Знаешь, я недавно шла от метро «Пушкинская» к памятнику Юрию Долгорукому, под хвостом которого был устроен некий балаган, где я должна была выступать. Маршрут этот я знаю семьдесят лет. Там, где сейчас стоят «Известия», в моем детстве во дворе стояла музыкальная школа, куда меня водили, и туда приходил один господин, одетый необычайно, в костюм в мелкую клеточку, – много лет спустя я узнала, что это называется «пепита», «куриная лапка». У господина в каждой руке было по девочке. Девочки мне казались довольно невзрачными, но, когда они выросли, оказалось, что господином был Александр Вертинский, а девочками – две его дочки: Настя и Марианна.

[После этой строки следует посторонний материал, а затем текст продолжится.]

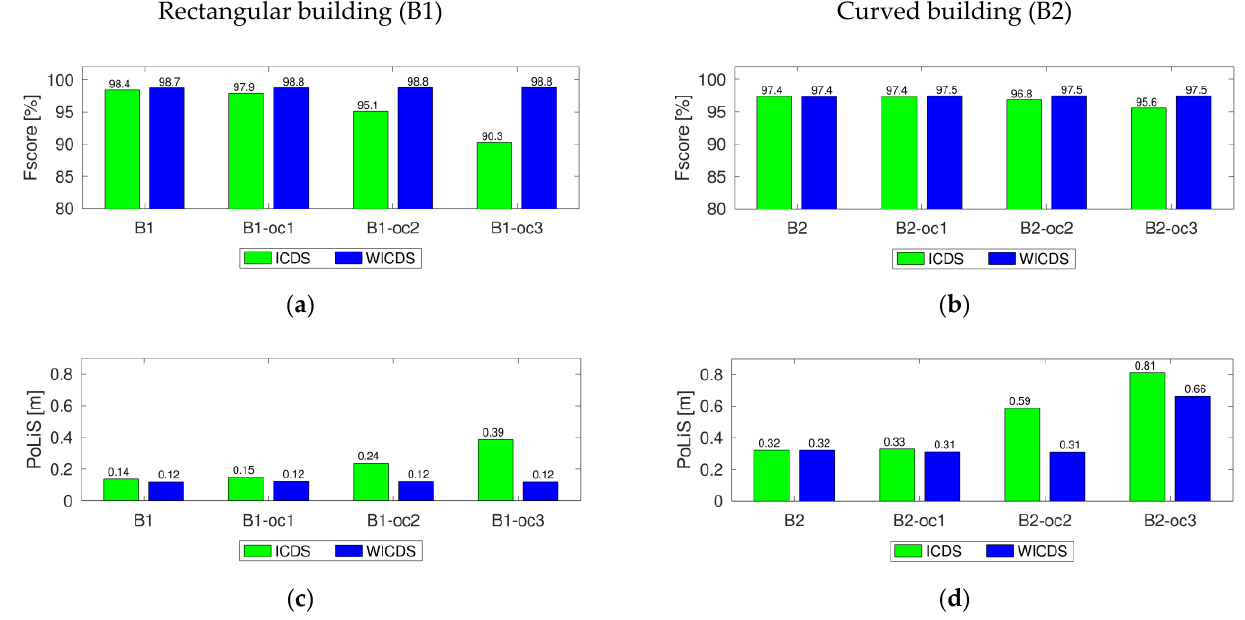
Figure 7. Quality metrics for rectangular ( a , c ) and curved buildings ( b , d ), considering the ICDS and WICDS methods.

Рядом со школой помню аптеку, которая стояла на том месте, где сейчас новый Пушкинский сквер. Я помню, как памятник Пушкину стоял на другой стороне, напротив себя нынешнего. Я иду дальше и узнаю каждый дом, в котором у меня были друзья. Всё это выглядит иначе, да и все умерли, никого нет. Но я помню их поименно. Например, режиссер Витя Новацкий в Гнездниковском переулке, к которому ходили все театральные люди, художники, музыканты, потому что не было человека, который лучше бы знал культуру авангарда и театр. Его квартира в знаменитом доме Нирнзее – тайная Мекка московской интеллигенции.
В соседнем доме жила Мария Сергеевна Павлова, когда-то – секретарь дирекции Малого театра, еще до того – актриса. Фамилия ее девичья – Муханова. Если дешифровать, то выйдет, что Мухан – это как Набоков или Шахновский, как вся русская знать, произошедшая из татарских корней триста лет назад. Это всё их потомки. Они здесь родились, выросли, умерли.

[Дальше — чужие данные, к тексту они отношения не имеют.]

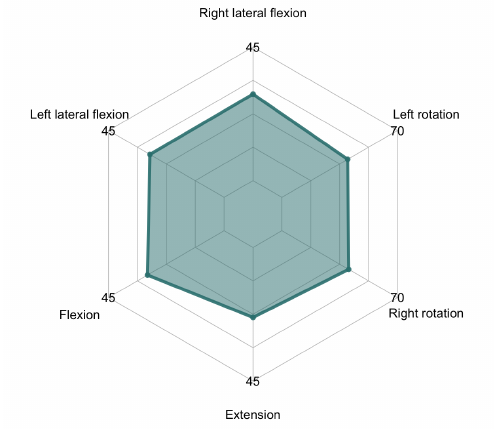
Figure 6. Mean values of the neck range of motion (ROM) tracked by the head-tracker interface compared to normal maximum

Это всё – город. Он живет и стареет вместе со своей историей. Старый, стареющий город, сохраняющий свои сюжеты, – это органично. Сегодняшняя Москва не наследует никакому своему прошлому. На всем небольшом отрезке моего пути я нашла неизменившимся только Елисеевский магазин. Внутри, кажется, даже люстры висят те же самые. Остальное – молодится и бесконечно обновляется, боясь застыть даже на секунду. Гонится за ускользающей молодостью.
– Это теперь самый актуальный вид спорта!